Puso una cara como si le hubiera retorcido el brazo, y se le llenaron los ojos de lágrimas.
--Felipe… ¿vos también?
--Vos sabés que hay quienes pasaron hambre por apoyarte en esto. Pero la idea era usarlo para planear la recuperación. Vos estás desvirtuando un proyecto colectivo para tus fines puramente personales.
Era como hacer sufrir a un chico, fácil y sin riesgos. Además quería asegurarme de que no pudiera luego negarse a mis pedidos.
--¿Cómo podes decirme eso, Felipe?—dijo lloroso--. Mirá como estamos juntos acá—dijo, señalando la trinchera de cubiertas viejas y lasa azul y blanca donde a veces nos había tocado la guardia. Aparte de nosotros dos estaban Sergio y Tomás, y al parecer comíamos algo y tomábamos mate todos juntos, charlando y pasándola bien, deseando que esa charla no termina nunca, porque en el silencio después de la última palabra irrumpirían los bombardeos, el miedo constante, la cuenta regresiva hasta las muertes y las mutilaciones y la entrada de los ingleses al pueblo. “Quieren asustarnos nomás. Van a ver cómo todo se arregla sin tirar un tiro”, nos decía Tomás, por los siglos de los siglos, repitiéndolo como un mantra contra la caída de los primeros alaridos del cielo, y nosotros asentíamos, confiados en que la mera repetición de sonidos bastaría para detener el momento y hacer sus palabras realidad.
--Están buenos los neumáticos. ¿Cómo los conseguiste?
Sonrió orgulloso, secándose una lágrima con la manga.
--Caramelos salvavidas de frutas, manoseados con los dedos tiznados. Y lo bueno es que no hace falta pegamento.
--Otra muestra del ingenio argentino—acoté--. Pero te alejás de los hechos. Ese día yo estaba encerrado con la radio. Me tenían todo el día traduciendo la BBC.

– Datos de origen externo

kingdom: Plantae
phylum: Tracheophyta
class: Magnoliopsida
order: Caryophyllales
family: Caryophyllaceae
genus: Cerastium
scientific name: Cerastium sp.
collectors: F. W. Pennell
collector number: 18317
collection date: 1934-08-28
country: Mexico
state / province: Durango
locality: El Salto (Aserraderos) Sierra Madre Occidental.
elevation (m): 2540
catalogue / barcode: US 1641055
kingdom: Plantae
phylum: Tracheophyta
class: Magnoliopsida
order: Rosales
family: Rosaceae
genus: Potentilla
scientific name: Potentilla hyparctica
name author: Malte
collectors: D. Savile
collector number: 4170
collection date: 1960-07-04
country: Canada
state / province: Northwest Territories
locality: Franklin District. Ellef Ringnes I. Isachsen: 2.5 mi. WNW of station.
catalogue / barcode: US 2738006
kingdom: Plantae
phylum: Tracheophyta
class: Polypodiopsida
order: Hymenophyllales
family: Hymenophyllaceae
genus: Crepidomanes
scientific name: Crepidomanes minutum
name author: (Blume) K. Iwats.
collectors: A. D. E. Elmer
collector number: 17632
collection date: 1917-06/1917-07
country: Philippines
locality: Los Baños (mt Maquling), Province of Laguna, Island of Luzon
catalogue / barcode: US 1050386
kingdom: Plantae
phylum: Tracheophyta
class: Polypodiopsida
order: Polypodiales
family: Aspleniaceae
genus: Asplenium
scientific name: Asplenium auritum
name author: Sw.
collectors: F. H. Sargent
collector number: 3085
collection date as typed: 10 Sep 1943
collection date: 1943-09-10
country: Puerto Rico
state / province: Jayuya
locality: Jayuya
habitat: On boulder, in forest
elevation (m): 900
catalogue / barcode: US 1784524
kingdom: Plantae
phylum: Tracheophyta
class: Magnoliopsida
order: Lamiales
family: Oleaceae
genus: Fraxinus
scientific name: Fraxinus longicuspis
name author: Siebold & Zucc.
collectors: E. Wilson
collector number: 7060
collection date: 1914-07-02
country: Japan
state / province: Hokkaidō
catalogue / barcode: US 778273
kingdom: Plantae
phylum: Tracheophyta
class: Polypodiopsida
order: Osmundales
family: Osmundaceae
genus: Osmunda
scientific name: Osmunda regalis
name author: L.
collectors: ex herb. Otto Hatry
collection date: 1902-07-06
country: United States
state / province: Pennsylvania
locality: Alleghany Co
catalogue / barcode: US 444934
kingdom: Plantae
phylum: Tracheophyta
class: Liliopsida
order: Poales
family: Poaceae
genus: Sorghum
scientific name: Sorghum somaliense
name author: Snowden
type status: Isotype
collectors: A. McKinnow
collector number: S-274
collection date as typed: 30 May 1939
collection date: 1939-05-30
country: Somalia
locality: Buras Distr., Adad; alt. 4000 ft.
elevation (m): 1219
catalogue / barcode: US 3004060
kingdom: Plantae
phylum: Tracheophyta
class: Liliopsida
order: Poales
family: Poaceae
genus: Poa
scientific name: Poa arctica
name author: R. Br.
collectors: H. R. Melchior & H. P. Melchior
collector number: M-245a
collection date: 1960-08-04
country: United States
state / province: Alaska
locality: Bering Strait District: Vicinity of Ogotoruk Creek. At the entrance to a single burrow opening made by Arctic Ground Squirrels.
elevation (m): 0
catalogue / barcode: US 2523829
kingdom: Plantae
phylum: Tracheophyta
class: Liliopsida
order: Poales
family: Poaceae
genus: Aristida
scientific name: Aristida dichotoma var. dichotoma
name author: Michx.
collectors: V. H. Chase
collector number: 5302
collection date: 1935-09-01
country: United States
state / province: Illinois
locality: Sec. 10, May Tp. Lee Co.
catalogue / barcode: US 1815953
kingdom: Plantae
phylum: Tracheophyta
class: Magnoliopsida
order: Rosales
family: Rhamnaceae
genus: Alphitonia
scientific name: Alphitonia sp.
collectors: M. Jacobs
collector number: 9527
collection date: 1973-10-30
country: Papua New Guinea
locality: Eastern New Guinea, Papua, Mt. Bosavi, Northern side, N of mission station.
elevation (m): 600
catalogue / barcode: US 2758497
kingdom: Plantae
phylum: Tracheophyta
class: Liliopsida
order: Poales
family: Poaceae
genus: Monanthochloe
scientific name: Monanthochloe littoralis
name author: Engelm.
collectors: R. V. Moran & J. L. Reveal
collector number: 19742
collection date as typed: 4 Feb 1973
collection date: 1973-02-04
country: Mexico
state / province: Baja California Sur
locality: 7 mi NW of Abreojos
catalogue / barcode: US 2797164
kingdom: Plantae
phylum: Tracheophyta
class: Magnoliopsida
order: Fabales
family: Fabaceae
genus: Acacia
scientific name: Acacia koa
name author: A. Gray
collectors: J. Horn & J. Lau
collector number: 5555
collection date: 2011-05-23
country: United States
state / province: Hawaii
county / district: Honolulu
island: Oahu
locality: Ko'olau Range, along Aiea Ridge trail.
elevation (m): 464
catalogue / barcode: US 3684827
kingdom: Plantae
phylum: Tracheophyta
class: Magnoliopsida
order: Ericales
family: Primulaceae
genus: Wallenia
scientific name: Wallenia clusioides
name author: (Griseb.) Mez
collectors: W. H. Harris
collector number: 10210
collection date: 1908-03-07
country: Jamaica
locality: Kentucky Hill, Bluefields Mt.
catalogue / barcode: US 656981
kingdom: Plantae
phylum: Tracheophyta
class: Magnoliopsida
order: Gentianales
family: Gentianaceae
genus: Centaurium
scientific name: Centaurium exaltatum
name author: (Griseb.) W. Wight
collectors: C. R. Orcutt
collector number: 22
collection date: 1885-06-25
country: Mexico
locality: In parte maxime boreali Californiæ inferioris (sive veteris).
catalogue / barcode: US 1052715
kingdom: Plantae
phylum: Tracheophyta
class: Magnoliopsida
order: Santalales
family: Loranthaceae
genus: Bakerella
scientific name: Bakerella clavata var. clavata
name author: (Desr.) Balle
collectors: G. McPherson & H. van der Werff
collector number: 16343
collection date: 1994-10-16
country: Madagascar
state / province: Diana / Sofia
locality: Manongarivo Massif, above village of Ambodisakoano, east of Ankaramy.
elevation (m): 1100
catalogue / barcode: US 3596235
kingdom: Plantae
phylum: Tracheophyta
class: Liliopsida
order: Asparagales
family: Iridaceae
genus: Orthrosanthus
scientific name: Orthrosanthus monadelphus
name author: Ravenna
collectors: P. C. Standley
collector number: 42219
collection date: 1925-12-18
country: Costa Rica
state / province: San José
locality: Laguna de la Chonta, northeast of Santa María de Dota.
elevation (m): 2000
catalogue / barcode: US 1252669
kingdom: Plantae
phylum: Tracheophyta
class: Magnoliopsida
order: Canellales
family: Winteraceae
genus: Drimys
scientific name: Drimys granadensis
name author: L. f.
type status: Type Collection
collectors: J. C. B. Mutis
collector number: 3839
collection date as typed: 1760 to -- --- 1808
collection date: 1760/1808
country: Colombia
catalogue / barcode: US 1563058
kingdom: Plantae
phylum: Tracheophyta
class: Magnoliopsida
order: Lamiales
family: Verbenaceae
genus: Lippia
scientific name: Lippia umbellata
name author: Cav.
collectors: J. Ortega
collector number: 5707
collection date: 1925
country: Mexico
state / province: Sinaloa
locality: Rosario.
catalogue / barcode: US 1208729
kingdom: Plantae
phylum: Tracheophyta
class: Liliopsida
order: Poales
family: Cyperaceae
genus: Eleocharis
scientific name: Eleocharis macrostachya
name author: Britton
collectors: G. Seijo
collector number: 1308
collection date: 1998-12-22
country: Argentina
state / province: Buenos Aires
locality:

--¿Y qué querés, que te deje adentro y no figurar? A ustedes no hay pija que les venga bien. Ya Ramiro me volvió loco con que le pusiera una ametralladora 12.7 en Harriet, cuando él nunca salió del pueblo ni cargó más que un FAL torcido. Mirá, ahí lo ves, si no le tenía que devolver la guita. En fin, no me opongo. Ahora podemos elegir. Por eso nos puse juntos a todos, Felipe. Aun cuando se enojen conmigo y no quieran verme más, al menos acá vamos a seguir amigos para siempre—dijo, sonriendo de tal manera que me conmovió.
--La verdad que esta lindo—concedí, otra vez ganado para su causa--, y voy a ver si hablo con los muchachos para que den una prórroga. No va a poder ser para siempre—le advertí, pero creo que sólo escuchó la primera parte. Estaba tan desesperado que cada día ganado tenía para él el gusto de la eternidad. Me quedé un rato largo, volviendo a ubicar en su red de distancias y relaciones precisas los recuerdos vagos e incorpóreos de hace diez años, haciendo preguntas y grabándome detalles. Me llevé una pila de libros y revistas que casi me enterraron bajo su peso; y ya en lo alto de las escaleras, antes de perderme con mi fardo en la noche, Ignacio, indicando que sí había escuchado hasta el final, me gritó desde abajo.
--Si no los convencés—me dijo--, tengo otro mensaje.
--Cuál—grité.
--Que no voy a entregarlas de nuevo. Que van a tener que matarme antes de sacármelas de nuevo.